Stored entries

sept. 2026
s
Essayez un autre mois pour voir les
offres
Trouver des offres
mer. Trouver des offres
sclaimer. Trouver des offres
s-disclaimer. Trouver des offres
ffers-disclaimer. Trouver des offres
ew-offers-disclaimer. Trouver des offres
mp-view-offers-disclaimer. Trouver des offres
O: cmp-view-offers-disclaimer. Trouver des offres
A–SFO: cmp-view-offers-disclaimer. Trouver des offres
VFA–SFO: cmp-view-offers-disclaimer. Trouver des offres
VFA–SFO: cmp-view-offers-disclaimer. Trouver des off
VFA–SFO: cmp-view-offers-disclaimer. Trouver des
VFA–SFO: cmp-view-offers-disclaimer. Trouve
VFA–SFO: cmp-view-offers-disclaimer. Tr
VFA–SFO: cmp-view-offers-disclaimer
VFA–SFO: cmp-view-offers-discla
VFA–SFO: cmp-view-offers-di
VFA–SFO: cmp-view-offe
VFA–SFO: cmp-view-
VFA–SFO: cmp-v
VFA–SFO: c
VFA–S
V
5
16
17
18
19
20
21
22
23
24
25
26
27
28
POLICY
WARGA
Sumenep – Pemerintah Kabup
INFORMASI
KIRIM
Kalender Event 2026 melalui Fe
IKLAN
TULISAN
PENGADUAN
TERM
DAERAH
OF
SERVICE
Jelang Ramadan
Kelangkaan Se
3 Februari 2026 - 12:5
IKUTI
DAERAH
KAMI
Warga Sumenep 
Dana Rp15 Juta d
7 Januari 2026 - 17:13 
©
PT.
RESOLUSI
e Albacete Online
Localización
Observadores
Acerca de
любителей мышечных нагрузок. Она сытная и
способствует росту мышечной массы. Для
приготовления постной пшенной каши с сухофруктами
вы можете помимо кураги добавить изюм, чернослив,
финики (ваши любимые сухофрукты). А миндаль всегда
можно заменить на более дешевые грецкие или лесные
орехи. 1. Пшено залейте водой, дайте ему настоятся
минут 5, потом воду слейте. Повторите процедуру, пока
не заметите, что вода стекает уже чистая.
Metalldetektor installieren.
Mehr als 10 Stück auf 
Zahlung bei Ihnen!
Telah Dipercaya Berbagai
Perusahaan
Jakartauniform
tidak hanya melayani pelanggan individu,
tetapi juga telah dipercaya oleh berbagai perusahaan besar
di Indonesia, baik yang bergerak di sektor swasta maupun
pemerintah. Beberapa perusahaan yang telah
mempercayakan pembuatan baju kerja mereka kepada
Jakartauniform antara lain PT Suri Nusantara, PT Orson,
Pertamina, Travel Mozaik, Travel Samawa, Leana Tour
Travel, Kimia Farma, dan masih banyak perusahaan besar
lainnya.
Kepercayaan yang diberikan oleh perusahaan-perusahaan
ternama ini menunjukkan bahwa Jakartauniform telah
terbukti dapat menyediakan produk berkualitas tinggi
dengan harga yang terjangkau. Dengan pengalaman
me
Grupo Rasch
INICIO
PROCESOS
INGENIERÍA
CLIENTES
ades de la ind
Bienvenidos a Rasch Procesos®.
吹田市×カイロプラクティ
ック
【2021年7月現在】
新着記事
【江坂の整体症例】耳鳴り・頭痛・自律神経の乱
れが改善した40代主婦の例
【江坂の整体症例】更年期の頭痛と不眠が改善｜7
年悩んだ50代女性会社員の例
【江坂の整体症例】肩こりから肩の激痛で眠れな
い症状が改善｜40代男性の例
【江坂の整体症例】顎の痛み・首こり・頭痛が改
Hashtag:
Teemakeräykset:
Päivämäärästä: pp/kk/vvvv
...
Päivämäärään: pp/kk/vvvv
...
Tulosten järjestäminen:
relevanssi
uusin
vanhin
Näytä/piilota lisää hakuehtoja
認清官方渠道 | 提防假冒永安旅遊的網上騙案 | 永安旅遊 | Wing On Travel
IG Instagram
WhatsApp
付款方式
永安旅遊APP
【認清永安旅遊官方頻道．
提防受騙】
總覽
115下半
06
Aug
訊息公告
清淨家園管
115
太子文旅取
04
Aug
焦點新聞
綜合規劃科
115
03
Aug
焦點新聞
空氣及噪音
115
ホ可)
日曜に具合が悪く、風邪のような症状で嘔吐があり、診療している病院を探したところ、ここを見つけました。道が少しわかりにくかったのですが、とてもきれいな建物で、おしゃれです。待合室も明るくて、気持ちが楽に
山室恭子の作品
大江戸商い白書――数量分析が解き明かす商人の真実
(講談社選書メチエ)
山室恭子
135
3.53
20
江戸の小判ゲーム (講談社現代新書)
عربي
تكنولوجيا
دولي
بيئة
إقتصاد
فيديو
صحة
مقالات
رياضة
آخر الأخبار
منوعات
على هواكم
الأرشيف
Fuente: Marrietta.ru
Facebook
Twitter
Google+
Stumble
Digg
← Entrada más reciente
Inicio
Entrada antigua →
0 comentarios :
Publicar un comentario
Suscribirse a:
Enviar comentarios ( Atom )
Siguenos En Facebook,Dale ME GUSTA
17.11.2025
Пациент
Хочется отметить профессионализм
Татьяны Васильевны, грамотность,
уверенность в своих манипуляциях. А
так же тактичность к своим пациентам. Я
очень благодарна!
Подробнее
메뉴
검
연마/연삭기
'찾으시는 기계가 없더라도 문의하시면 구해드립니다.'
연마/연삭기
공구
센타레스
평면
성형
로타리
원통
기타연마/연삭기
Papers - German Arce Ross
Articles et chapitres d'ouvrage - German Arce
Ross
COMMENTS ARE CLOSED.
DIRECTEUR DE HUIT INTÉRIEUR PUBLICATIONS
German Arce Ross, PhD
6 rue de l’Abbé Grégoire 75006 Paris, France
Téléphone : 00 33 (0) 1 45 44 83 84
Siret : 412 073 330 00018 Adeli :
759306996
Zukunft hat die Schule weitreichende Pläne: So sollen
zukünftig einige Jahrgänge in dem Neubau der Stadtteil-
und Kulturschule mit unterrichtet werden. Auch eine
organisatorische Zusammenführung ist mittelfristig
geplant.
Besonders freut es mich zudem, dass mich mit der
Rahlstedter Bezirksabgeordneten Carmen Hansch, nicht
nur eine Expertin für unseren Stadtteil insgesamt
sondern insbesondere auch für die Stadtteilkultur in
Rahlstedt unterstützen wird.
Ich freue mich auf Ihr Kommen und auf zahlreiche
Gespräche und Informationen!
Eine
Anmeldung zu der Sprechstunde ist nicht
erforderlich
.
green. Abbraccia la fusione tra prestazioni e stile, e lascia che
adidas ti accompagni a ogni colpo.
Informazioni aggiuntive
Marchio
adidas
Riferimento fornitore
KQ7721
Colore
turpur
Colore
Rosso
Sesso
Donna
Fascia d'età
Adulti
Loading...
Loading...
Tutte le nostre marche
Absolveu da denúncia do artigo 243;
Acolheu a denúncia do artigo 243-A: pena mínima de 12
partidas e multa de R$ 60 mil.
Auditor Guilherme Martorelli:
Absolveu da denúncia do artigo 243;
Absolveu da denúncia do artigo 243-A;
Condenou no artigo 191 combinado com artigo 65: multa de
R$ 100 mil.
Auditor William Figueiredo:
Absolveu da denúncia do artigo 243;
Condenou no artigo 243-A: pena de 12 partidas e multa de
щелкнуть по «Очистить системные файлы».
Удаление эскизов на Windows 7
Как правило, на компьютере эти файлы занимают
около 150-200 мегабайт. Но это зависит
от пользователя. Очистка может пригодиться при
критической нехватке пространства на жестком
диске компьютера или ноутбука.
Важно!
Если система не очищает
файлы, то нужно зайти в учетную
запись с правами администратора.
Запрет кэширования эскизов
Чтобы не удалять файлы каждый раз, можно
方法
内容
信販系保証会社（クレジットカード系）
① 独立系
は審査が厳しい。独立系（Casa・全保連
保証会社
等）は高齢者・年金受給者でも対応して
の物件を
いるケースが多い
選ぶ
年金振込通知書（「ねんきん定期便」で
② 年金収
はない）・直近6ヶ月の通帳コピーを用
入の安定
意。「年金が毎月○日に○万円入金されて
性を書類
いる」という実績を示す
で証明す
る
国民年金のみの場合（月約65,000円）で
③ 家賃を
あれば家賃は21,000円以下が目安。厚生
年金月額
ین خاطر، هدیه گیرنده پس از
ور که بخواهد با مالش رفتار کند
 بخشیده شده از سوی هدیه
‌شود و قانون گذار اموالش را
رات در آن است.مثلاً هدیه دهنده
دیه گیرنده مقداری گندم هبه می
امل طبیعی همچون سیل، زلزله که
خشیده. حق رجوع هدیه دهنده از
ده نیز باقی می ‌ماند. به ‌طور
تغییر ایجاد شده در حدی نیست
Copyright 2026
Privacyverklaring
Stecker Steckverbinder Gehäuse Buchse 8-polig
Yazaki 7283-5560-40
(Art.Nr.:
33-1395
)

* **YOUR OBJECTIVE**
Show all lines in the entries above where the string "هدیه" appears.

* **TASK OUTPUT**
ین خاطر، هدیه گیرنده پس از
 بخشیده شده از سوی هدیه
رات در آن است.مثلاً هدیه دهنده
خشیده. حق رجوع هدیه دهنده از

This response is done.